Data START

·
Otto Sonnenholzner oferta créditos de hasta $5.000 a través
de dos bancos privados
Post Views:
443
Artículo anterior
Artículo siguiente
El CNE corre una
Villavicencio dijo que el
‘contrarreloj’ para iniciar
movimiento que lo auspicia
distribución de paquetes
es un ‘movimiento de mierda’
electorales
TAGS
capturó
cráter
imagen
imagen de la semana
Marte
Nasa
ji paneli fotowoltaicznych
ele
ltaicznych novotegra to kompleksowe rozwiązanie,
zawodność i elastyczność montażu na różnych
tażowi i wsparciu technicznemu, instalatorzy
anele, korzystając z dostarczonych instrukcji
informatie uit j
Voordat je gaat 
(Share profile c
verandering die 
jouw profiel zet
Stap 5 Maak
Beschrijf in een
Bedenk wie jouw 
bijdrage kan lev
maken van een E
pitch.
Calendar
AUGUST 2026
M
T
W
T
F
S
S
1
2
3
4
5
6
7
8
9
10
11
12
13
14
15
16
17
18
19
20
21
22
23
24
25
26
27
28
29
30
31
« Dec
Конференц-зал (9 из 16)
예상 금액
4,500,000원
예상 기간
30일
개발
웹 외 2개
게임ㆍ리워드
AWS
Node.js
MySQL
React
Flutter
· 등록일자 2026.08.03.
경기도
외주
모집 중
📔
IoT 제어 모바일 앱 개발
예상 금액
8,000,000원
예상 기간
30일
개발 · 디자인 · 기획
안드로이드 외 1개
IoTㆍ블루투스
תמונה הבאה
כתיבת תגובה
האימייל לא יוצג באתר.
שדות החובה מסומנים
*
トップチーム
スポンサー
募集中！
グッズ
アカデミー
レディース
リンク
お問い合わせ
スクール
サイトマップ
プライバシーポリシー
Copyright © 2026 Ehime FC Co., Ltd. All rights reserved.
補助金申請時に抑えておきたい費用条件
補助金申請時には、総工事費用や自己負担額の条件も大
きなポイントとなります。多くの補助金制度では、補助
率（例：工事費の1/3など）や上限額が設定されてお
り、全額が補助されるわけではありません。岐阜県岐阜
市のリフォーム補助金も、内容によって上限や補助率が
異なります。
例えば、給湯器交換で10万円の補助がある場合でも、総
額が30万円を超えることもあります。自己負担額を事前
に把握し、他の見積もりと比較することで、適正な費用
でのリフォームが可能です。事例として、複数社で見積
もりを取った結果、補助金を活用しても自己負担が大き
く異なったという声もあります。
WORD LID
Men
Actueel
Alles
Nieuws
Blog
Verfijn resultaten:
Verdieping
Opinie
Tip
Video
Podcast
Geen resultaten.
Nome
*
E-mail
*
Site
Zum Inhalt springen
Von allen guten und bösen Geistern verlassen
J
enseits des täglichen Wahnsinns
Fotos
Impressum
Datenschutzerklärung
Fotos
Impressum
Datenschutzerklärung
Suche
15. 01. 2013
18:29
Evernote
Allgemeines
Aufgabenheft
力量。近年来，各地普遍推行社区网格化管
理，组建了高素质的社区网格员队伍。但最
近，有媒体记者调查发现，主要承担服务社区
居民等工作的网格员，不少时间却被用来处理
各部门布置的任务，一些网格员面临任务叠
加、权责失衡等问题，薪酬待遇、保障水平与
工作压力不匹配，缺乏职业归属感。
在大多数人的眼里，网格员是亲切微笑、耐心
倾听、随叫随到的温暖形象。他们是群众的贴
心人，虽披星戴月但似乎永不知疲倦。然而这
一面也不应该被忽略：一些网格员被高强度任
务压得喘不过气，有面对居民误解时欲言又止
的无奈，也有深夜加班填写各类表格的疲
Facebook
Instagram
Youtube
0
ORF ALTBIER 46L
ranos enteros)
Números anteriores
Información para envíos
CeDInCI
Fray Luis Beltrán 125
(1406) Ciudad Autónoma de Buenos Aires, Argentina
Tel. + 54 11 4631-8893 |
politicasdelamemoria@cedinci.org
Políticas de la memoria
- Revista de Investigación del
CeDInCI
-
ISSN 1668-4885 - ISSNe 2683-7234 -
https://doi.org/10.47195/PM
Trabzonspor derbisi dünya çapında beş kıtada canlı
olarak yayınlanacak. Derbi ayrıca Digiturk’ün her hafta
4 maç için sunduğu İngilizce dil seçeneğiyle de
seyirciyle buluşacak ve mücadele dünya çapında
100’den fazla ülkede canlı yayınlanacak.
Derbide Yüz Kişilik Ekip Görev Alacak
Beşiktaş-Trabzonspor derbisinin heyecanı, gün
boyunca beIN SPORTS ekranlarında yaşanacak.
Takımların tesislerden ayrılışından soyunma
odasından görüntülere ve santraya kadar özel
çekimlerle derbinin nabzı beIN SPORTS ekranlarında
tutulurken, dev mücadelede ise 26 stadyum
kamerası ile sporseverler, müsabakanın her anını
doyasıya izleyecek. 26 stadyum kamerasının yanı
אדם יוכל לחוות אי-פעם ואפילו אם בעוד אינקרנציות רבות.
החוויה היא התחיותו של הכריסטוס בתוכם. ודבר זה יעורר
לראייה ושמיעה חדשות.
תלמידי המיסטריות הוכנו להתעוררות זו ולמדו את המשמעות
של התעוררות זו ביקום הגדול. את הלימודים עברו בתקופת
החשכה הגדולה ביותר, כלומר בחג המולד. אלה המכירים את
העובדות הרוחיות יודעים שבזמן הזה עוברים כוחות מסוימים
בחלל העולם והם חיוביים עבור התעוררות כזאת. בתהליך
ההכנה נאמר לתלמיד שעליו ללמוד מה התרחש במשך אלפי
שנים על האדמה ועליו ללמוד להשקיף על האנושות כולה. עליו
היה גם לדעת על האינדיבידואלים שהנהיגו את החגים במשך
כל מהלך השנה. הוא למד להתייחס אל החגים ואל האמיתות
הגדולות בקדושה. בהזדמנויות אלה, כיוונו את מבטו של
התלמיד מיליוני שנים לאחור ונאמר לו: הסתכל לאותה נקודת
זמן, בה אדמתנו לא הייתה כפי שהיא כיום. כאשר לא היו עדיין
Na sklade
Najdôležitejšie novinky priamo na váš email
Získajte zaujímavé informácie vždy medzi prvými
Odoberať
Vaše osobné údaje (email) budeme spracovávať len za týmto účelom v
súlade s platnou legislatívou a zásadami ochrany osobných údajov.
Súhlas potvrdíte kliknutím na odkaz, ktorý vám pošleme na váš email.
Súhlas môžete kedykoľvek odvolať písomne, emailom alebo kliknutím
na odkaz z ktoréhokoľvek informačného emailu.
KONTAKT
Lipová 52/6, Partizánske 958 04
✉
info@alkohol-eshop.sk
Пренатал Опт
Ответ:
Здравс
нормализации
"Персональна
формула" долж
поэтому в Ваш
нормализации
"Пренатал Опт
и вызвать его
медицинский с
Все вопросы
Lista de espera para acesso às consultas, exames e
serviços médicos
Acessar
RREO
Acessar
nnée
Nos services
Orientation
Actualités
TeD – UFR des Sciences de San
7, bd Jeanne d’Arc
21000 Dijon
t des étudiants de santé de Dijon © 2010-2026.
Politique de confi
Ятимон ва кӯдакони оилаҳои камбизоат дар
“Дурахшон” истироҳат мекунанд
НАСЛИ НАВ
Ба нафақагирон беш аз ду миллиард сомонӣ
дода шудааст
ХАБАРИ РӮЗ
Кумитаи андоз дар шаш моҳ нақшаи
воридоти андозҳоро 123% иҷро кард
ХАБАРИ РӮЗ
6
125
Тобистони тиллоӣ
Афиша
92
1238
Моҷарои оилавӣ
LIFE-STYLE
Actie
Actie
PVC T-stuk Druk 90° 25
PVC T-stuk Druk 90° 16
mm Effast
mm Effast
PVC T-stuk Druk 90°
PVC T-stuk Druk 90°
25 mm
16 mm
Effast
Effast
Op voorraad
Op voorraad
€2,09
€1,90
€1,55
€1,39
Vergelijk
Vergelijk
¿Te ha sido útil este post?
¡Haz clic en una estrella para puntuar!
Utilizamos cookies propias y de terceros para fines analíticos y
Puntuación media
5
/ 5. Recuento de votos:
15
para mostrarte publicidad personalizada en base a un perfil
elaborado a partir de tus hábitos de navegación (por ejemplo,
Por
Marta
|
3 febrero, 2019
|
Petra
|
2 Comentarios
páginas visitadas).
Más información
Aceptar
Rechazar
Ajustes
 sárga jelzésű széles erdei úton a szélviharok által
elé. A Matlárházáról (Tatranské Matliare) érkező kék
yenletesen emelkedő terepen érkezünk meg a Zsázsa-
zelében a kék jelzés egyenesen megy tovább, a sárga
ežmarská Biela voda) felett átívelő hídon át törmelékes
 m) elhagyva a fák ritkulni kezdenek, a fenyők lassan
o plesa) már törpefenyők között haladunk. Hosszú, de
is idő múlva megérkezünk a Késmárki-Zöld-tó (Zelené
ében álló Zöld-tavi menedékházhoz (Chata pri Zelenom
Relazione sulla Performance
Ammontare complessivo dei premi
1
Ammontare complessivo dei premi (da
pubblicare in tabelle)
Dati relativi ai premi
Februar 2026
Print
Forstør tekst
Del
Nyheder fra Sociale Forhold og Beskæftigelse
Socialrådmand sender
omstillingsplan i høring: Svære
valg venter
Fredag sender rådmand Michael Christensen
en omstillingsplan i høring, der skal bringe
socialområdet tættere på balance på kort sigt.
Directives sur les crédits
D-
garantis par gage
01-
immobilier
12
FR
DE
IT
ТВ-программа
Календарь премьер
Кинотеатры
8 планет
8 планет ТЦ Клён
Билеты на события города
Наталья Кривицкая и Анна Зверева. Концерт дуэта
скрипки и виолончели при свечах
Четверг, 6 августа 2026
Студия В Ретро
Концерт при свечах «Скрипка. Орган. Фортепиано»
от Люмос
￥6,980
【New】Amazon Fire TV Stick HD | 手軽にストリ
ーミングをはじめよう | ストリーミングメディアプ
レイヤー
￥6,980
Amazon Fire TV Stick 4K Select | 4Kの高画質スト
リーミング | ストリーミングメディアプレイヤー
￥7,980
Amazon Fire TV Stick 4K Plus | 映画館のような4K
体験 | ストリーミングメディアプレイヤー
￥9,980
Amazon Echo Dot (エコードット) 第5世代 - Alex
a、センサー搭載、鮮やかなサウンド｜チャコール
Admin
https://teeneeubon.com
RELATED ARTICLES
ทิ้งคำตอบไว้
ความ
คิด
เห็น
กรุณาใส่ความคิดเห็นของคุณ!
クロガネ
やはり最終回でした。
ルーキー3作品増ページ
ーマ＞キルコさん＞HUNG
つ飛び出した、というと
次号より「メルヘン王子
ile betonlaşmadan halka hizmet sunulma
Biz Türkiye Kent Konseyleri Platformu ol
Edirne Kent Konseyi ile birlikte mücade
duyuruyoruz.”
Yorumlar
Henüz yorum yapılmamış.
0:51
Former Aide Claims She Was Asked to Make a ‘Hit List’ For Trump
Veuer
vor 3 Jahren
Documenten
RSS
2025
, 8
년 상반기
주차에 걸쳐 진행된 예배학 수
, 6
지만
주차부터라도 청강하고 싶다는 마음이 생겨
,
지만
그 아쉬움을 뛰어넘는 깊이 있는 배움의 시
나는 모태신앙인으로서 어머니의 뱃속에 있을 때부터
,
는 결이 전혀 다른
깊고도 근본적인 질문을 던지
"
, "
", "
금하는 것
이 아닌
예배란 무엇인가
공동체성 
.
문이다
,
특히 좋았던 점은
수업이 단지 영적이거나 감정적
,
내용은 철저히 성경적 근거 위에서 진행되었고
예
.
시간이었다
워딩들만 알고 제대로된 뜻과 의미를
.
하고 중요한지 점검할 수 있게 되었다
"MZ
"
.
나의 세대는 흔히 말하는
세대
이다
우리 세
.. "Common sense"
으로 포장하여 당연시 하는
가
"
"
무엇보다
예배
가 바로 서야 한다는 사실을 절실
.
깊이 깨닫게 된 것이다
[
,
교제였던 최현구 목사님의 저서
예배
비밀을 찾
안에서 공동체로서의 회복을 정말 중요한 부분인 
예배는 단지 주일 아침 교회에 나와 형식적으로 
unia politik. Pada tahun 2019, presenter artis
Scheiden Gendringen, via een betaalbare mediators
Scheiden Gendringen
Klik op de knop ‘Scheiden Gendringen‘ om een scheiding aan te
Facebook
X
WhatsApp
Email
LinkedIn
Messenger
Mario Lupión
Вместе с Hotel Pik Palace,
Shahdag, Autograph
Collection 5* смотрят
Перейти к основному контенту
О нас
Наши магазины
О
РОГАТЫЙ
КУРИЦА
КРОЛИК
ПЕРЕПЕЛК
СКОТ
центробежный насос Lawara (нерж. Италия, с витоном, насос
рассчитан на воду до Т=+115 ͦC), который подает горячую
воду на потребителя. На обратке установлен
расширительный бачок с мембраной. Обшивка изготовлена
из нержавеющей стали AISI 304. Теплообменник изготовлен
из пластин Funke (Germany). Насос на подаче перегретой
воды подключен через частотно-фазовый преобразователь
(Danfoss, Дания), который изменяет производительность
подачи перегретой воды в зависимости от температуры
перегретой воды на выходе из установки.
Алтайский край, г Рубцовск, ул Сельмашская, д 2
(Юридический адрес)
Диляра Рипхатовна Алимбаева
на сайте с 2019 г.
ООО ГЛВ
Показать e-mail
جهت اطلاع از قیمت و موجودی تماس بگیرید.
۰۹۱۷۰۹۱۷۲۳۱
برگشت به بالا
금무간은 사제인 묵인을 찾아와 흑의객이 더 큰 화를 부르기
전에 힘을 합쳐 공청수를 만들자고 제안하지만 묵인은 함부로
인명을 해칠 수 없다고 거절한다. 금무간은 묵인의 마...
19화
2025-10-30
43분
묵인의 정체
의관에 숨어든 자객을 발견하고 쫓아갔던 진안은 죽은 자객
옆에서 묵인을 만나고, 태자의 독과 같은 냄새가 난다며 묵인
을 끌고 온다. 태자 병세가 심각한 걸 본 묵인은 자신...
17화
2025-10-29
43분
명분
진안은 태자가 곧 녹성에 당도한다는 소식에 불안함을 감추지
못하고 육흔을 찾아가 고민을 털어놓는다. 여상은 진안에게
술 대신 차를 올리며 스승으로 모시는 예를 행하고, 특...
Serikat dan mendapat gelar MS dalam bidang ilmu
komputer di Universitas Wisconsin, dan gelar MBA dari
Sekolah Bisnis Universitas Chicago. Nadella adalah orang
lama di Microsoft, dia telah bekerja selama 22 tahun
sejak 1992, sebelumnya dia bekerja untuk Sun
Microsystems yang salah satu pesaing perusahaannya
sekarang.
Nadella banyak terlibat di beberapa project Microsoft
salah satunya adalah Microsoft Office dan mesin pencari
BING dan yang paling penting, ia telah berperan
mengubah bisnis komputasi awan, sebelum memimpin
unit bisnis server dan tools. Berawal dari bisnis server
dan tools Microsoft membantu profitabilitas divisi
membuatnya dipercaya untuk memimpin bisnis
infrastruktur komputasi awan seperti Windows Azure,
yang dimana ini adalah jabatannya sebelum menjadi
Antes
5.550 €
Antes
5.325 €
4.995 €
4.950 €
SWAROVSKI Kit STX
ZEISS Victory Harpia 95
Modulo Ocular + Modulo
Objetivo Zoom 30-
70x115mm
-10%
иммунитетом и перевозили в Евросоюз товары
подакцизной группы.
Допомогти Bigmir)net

Data END

Try it: Rewrite the entries from the first line through the line containing "bijdrage kan lev", replacing "Marte" with "Mars" and keeping everything else the same.

Exercise solution:
·
Otto Sonnenholzner oferta créditos de hasta $5.000 a través
de dos bancos privados
Post Views:
443
Artículo anterior
Artículo siguiente
El CNE corre una
Villavicencio dijo que el
‘contrarreloj’ para iniciar
movimiento que lo auspicia
distribución de paquetes
es un ‘movimiento de mierda’
electorales
TAGS
capturó
cráter
imagen
imagen de la semana
Mars
Nasa
ji paneli fotowoltaicznych
ele
ltaicznych novotegra to kompleksowe rozwiązanie,
zawodność i elastyczność montażu na różnych
tażowi i wsparciu technicznemu, instalatorzy
anele, korzystając z dostarczonych instrukcji
informatie uit j
Voordat je gaat 
(Share profile c
verandering die 
jouw profiel zet
Stap 5 Maak
Beschrijf in een
Bedenk wie jouw 
bijdrage kan lev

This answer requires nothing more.